Silver Impregnation for Reticulin Fibers
VP paraffin sections submitted to Gömöri's silver impregnation staining were used for the identification of reticulin fibers, as previously described (Bruni-Cardoso et al.,2008). Briefly, the procedure involves sequential treatment with 1% potassium permanganate, 3% oxalic acid, and 1% iron alumen followed by incubation with 10% ammoniacal silver. After the silver impregnation, reticulin fibers (mainly type III collagen fibrils) appear black. Measurements were taken after manual segmentation using the Image J (NIH free software) and the results are presented as the percentage of the sectional are occupied by reticulin fibers and as the reticulin-epithelium area ratio, by using at least 10 microscopic fields from at least three animals.

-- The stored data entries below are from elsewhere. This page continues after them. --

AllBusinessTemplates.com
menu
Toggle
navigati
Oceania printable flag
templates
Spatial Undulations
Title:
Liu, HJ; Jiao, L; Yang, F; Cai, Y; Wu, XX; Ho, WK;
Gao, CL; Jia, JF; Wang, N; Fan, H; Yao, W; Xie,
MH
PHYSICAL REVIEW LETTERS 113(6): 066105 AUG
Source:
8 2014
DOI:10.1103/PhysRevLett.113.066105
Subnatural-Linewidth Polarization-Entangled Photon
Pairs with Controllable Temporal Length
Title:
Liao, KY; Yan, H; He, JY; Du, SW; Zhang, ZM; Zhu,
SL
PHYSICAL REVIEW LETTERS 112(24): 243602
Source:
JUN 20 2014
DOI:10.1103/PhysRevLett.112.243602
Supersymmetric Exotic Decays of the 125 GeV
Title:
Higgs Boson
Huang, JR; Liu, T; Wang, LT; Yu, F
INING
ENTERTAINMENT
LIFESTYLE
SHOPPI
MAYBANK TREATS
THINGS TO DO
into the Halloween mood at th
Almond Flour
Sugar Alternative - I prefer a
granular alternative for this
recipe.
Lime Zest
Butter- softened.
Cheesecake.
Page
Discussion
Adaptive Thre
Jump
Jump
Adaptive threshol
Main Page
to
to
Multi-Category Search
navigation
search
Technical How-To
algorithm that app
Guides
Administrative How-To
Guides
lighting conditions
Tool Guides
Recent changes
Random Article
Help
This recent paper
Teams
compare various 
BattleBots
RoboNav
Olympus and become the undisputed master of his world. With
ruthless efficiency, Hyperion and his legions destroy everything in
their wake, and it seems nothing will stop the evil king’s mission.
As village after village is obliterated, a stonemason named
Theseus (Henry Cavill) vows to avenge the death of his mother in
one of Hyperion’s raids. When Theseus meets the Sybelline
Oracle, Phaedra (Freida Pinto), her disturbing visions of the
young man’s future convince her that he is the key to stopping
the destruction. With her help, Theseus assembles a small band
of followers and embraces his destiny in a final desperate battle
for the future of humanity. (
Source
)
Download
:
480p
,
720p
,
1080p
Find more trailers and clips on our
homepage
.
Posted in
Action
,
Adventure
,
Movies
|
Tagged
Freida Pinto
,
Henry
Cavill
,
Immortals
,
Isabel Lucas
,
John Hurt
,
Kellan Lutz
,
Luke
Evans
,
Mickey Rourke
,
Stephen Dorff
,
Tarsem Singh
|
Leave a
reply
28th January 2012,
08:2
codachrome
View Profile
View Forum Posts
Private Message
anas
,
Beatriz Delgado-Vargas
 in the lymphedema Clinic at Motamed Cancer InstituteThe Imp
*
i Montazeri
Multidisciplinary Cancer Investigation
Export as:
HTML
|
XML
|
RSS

Measurements were submitted to Student's t-test using the Mini Tab 14 statistical software. Values of P < 0.05 were considered statistically different.
Financial support from the State of Sao Paulo Research Funding Agency and National Research Council (CNPq) through grants to HFC is acknowledged. A.B.-C. was a recipient of a FAPESP fellowship. INFABIC is co-funded by CNPq and FAPESP.